Don’t tell me about the immortal behind them being a dragon, or whatever immortal is behind them. Damn it! Go ask Brother Jesus if he’s afraid of me, and that’ll be that.
If you try to show off to me, even Jesus can’t save you, I said it! One lightning incantation and I’ll make their ancestral graves smoke.
In short, just stick with Big Brother. If you don’t do well, then find the reasons yourself. Hahaha.
Don’t feel like life’s pressure is too much, oh dear, feeling like you can’t breathe. Can you fart? If you can fart, it means you still have vitality, so say less discouraging things.
Read this with Big Brother: “I am f***ing awesome, I was always awesome, I’ve been awesome since I was a child! Things that ordinary people can’t do don’t mean I can’t do them, because I am not an ordinary person! Whoever I want to be, I’ll be!”
Don’t tell me about feeling bad and then burning yourself with cigarettes or cutting your arm. Big Brother did that when he was young and reckless, what kind of ability is that?

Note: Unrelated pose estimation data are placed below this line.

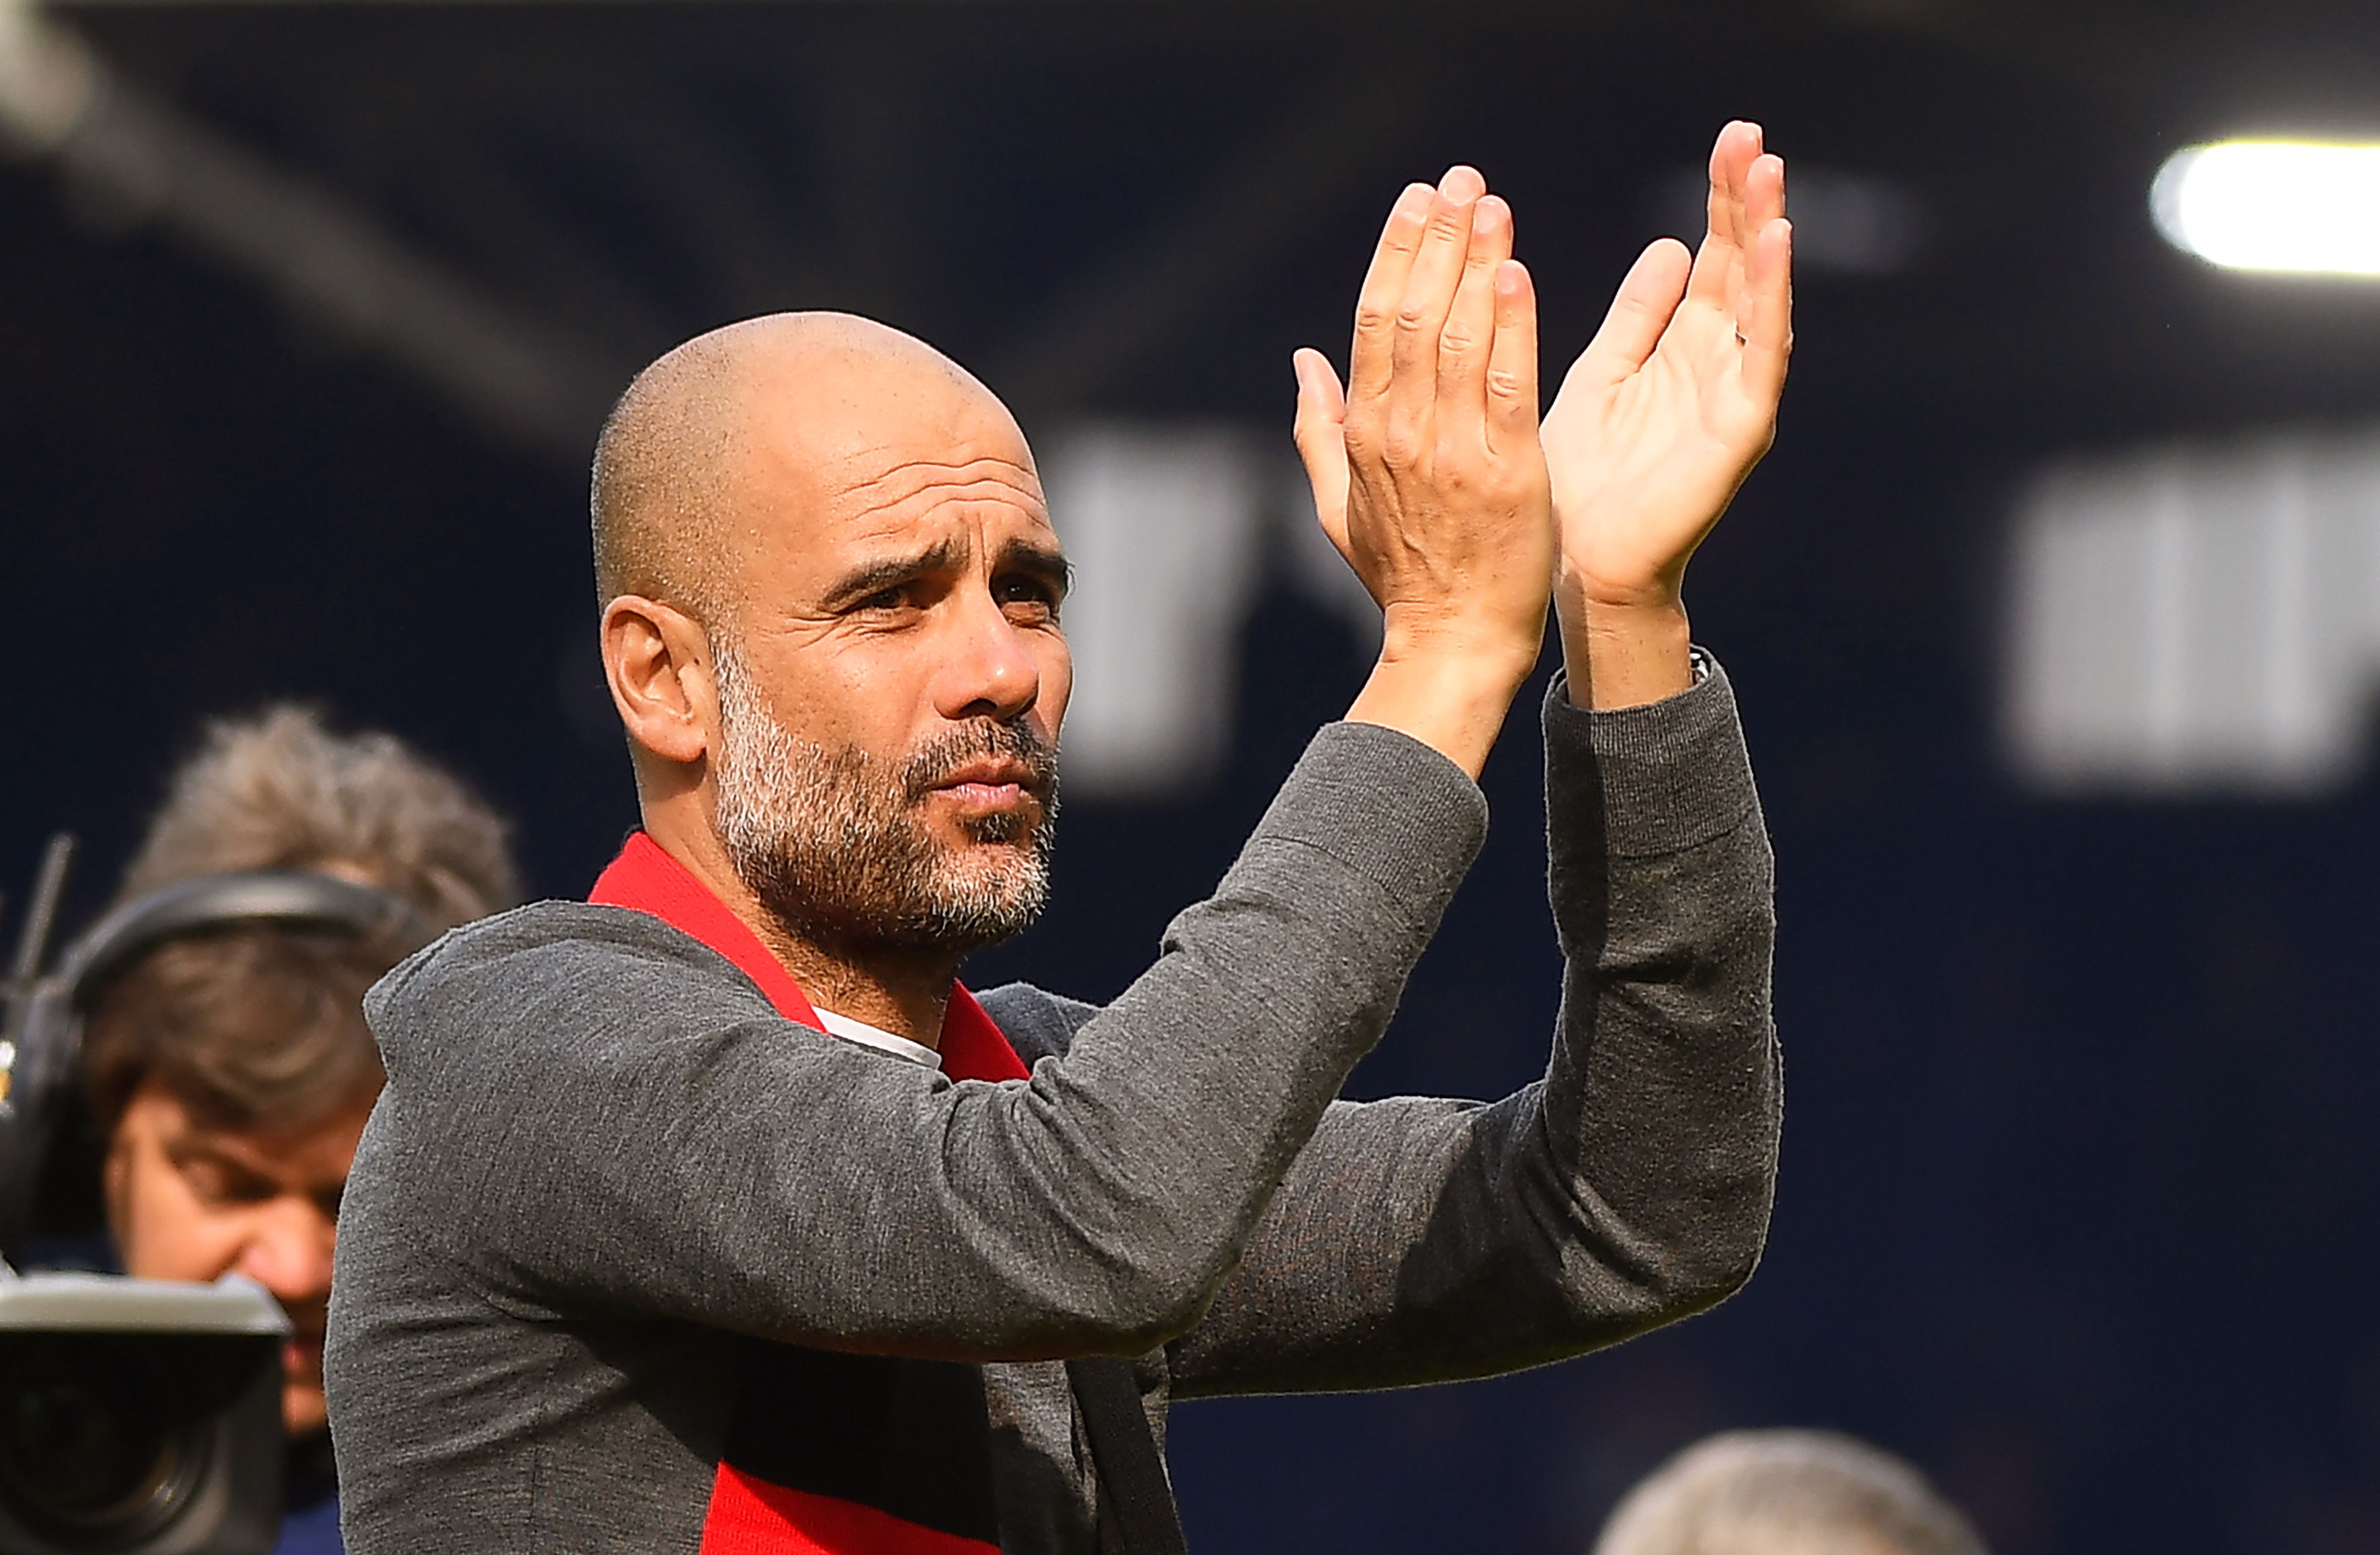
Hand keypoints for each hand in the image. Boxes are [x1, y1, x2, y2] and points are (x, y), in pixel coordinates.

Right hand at [1291, 166, 1555, 775]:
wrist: (1453, 641)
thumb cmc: (1403, 575)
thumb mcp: (1338, 505)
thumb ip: (1319, 429)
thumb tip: (1303, 359)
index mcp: (1364, 432)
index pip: (1375, 321)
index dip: (1397, 253)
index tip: (1418, 200)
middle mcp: (1402, 431)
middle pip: (1414, 312)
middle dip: (1437, 237)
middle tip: (1460, 178)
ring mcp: (1453, 449)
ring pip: (1459, 335)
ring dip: (1475, 260)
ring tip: (1491, 202)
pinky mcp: (1508, 469)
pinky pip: (1508, 383)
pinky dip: (1511, 325)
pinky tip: (1514, 272)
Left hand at [1542, 121, 1791, 706]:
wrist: (1578, 564)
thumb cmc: (1584, 478)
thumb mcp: (1603, 374)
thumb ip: (1637, 315)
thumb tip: (1671, 244)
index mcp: (1682, 348)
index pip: (1711, 257)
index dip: (1721, 201)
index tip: (1730, 140)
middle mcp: (1718, 365)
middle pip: (1741, 267)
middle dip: (1747, 202)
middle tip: (1751, 137)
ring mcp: (1734, 396)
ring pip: (1760, 301)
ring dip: (1766, 237)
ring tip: (1768, 176)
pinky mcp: (1739, 430)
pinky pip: (1762, 354)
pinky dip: (1771, 299)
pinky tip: (1773, 248)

When Big Brother takes you to poop on someone else’s rooftop, then think about it, who is it worse to bully than to bully ourselves? That’s being a big idiot, isn’t it?
Just remember this! There’s no problem that one load of feces can’t solve. If there is, then just poop a few more loads.

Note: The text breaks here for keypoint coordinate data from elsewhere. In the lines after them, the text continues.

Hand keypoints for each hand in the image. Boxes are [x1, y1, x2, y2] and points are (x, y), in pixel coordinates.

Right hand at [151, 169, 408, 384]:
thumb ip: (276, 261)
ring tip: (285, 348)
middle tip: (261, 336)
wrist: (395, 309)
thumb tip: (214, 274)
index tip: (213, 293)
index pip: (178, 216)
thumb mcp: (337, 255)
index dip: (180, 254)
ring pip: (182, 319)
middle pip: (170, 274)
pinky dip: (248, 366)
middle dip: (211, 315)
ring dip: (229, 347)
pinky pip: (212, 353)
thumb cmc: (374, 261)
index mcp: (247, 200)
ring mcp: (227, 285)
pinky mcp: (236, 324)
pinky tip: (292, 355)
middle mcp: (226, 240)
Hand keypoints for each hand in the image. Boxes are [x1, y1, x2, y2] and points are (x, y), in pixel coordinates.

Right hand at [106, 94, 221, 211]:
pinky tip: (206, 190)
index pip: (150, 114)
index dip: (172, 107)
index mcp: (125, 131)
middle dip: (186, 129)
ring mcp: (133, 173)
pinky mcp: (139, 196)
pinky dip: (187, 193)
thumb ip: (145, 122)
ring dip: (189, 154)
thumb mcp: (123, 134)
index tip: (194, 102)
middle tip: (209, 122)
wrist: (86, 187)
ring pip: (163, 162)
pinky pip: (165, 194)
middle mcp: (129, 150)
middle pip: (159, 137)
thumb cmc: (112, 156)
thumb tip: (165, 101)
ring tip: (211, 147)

Who said that line? Life is not just the melodrama in front of you, but also the feces we leave on other people’s houses. Hehe, just stink them out. Haha.
Family, friends, strangers, let them say whatever they want. What they say can’t stop us from pooping or farting, right?

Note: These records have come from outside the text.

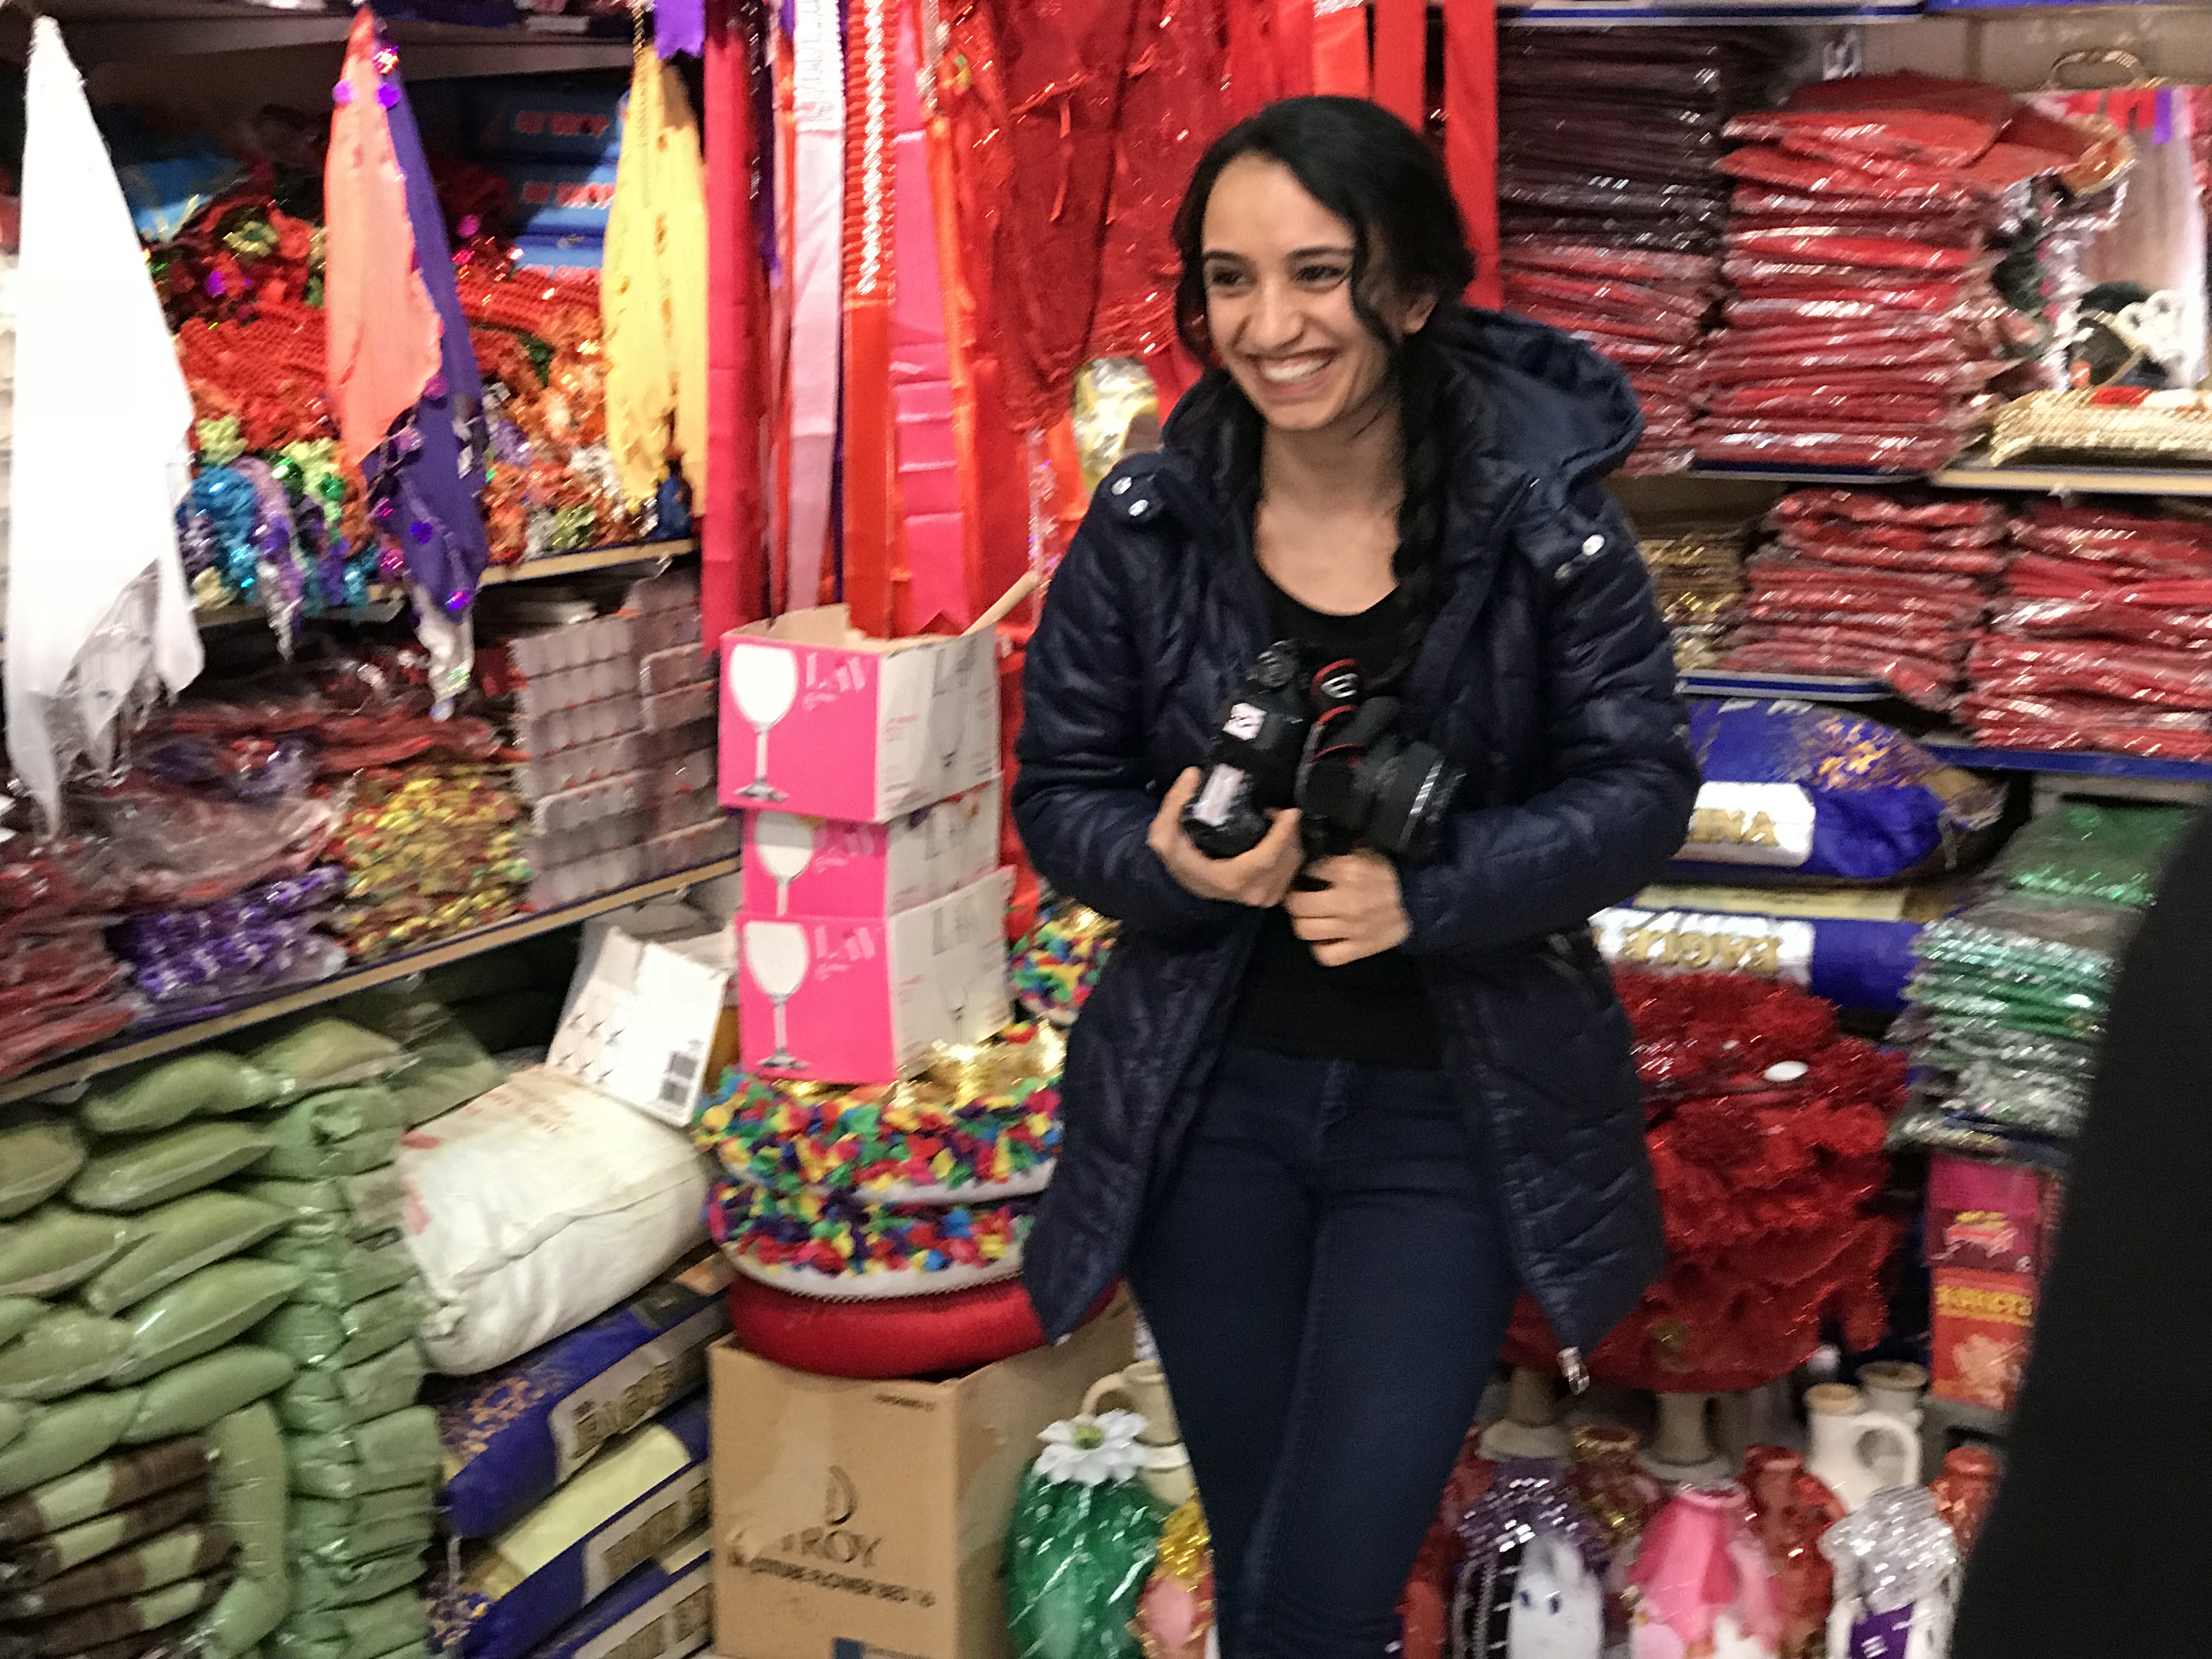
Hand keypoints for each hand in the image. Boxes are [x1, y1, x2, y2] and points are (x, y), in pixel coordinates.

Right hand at [1148, 768, 1303, 907]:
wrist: (1189, 884)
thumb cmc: (1180, 860)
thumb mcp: (1165, 835)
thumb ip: (1174, 804)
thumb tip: (1193, 774)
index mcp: (1231, 880)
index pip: (1267, 858)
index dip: (1283, 834)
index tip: (1291, 811)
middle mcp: (1254, 893)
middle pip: (1287, 858)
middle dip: (1290, 831)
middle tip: (1280, 810)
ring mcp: (1266, 897)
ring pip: (1293, 863)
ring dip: (1292, 839)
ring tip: (1279, 821)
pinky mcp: (1274, 895)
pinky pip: (1293, 869)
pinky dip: (1292, 850)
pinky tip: (1282, 837)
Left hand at [1286, 851, 1409, 965]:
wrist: (1421, 900)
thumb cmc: (1391, 874)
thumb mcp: (1367, 851)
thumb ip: (1341, 850)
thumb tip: (1314, 845)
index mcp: (1349, 871)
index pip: (1308, 869)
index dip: (1304, 870)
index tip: (1306, 873)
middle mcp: (1347, 901)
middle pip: (1298, 904)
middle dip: (1295, 898)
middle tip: (1300, 895)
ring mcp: (1352, 928)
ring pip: (1306, 930)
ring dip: (1303, 922)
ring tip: (1309, 916)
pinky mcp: (1360, 948)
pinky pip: (1326, 955)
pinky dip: (1320, 947)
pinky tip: (1323, 937)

If I like what I hear, I’ll listen. If I don’t like it, it’s just air.
We are self-strengthening, our spirit is unmatched. Don’t look down on ourselves just because we haven’t achieved much yet.
There are only three people in this world worthy of your admiration: your father, your mother, because these two created life for us.
The third is ourselves, because we were born with an awesome aura.
We’re not even afraid of death, so why would we be afraid of living? What can’t we do? What can’t we accomplish?
If we haven’t accomplished something yet, it’s because we haven’t studied or thought or acted seriously! Once we get serious, achieving a few miracles is not a problem.
Whether it’s a younger brother or a younger sister, do you know what you’re lacking now? You lack the courage to be as awesome as Big Brother! If you don’t have it, if you feel like you can’t do it, then open your mouth, and Big Brother will blow some into you, ( only for younger sisters ). Don’t think Big Brother’s breath smells bad. Big Brother brushes his teeth on time. If it really smells bad, maybe Big Brother ate stinky tofu, so please don’t mind. Haha. Cheer up! You are a god, why are you pretending to be a son of a bitch!